## [SOURCE EXTRACT]
-- Opening Marker --
The problem with horizontal left-shifts (board wise right) are the possible wraps from the h- to a-file. Vertical up-down shifts simply throw unwanted bits of short diagonals out of the board.

On may compensate the wrap with it's implicite up-shift for determining the occupied 64-state and addressing the attackset. But it requires at least one additional mask after shifting the attack set of the main-diagonal back to the original diagonal. If you need the diagonal mask[sq] anyway, you can go with the double upfill-multiplication of the 1.5KByte approach...

Code: Select all

u64 diagonalAttacks(u64 allPieces, u32 sq) {
   u32 fileNr = sq  &  7;
   maskD  = ( diagonalMask[sq]    &  allPieces );
   occ64  = ( 0x0202020202020202  *  maskD  ) >> 58;
   upfill = ( 0x0101010101010101  *  firstRankAttacks[occ64][fileNr ] );
   return   ( diagonalMask[sq]    &  upfill );
}


Assume we want attacks of c2-bishop on the d1-a4 sub-xdiagonal, FileNr = 2:

Code: Select all

0x0000000001020408 *  0x0202020202020202 =  0x1E1E1E1E1E1C1810

 0 0 0 0 0 0 0 0       0 1 0 0 0 0 0 0       0 1<1 1 1 0 0 0> upper six bit
 0 0 0 0 0 0 0 0       0 1 0 0 0 0 0 0       0 1 1 1 1 0 0 0  = occ64 state
 0 0 0 0 0 0 0 0       0 1 0 0 0 0 0 0       0 1 1 1 1 0 0 0  = 000111B = 7
 0 0 0 0 0 0 0 0   *   0 1 0 0 0 0 0 0   =   0 1 1 1 1 0 0 0
 1 0 0 0 0 0 0 0       0 1 0 0 0 0 0 0       0 1 1 1 1 0 0 0
 0 1 0 0 0 0 0 0       0 1 0 0 0 0 0 0       0 0 1 1 1 0 0 0
 0 0<1>0 0 0 0 0       0 1 0 0 0 0 0 0       0 0 0 1 1 0 0 0
 0 0 0 1 0 0 0 0       0 1 0 0 0 0 0 0       0 0 0 0 1 0 0 0
a1

==> FirstRankAttack[7][2] := 0x0a attack-byte on the first rank
 
 0x0a              * 0x0101010101010101  = 0x0A0A0A0A0A0A0A0A               

                       1 0 0 0 0 0 0 0       0 1 0 1 0 0 0 0
                       1 0 0 0 0 0 0 0       0 1 0 1 0 0 0 0
                       1 0 0 0 0 0 0 0       0 1 0 1 0 0 0 0
                   *   1 0 0 0 0 0 0 0   =   0 1 0 1 0 0 0 0
                       1 0 0 0 0 0 0 0      <0>1 0 1 0 0 0 0
                       1 0 0 0 0 0 0 0       0<1>0 1 0 0 0 0
                       1 0 0 0 0 0 0 0       0 1<0>1 0 0 0 0
 0 1 0 1 0 0 0 0       1 0 0 0 0 0 0 0       0 1 0<1>0 0 0 0


 0x0A0A0A0A0A0A0A0A & 0x0000000001020408 = 0x0000000000020008

 0 1 0 1 0 0 0 0       0 0 0 0 0 0 0 0       0 0 0 0 0 0 0 0
 0 1 0 1 0 0 0 0       0 0 0 0 0 0 0 0       0 0 0 0 0 0 0 0
 0 1 0 1 0 0 0 0       0 0 0 0 0 0 0 0       0 0 0 0 0 0 0 0
 0 1 0 1 0 0 0 0    &  0 0 0 0 0 0 0 0   =   0 0 0 0 0 0 0 0
<0>1 0 1 0 0 0 0       1 0 0 0 0 0 0 0       0 0 0 0 0 0 0 0
 0<1>0 1 0 0 0 0       0 1 0 0 0 0 0 0       0 1 0 0 0 0 0 0
 0 1<0>1 0 0 0 0       0 0 1 0 0 0 0 0       0 0 0 0 0 0 0 0
 0 1 0<1>0 0 0 0       0 0 0 1 0 0 0 0       0 0 0 1 0 0 0 0


Gerd

[Andreas Guettinger]

Nice. Does that mean with only 3 "magic" numbers and a 8*64 64-bit array plus some masks I can replace the rotated bitboards, or did I get something wrong?
-- Closing Marker --
(Stored records)
-- Opening Marker --
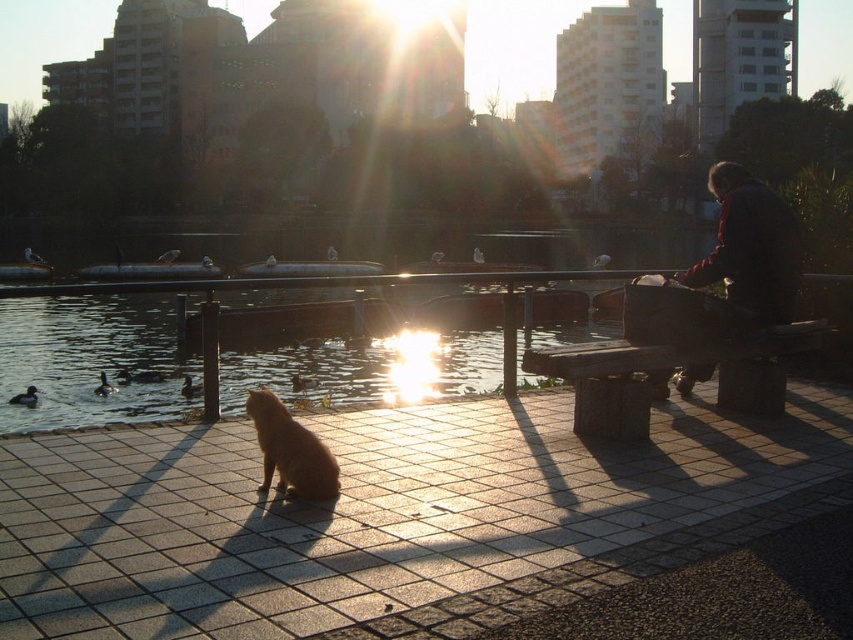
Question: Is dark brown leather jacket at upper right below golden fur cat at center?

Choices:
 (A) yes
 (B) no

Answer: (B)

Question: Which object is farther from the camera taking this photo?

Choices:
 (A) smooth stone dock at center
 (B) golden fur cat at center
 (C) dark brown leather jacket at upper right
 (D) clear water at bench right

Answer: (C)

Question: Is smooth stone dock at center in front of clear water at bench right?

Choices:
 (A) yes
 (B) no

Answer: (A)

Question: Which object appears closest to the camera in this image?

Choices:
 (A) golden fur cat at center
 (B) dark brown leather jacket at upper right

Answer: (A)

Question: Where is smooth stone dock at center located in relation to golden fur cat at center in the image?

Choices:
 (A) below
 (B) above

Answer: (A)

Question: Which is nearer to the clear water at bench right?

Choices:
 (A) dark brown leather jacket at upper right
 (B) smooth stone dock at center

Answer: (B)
-- Closing Marker --
## [HOW TO COMPLETE THIS TASK]
From the bitboard excerpt, extract verbatim the passage between "The problem with" and "the 1.5KByte approach...", inclusive.

## [ANSWER SECTION]
The problem with horizontal left-shifts (board wise right) are the possible wraps from the h- to a-file. Vertical up-down shifts simply throw unwanted bits of short diagonals out of the board.

On may compensate the wrap with it's implicite up-shift for determining the occupied 64-state and addressing the attackset. But it requires at least one additional mask after shifting the attack set of the main-diagonal back to the original diagonal. If you need the diagonal mask[sq] anyway, you can go with the double upfill-multiplication of the 1.5KByte approach...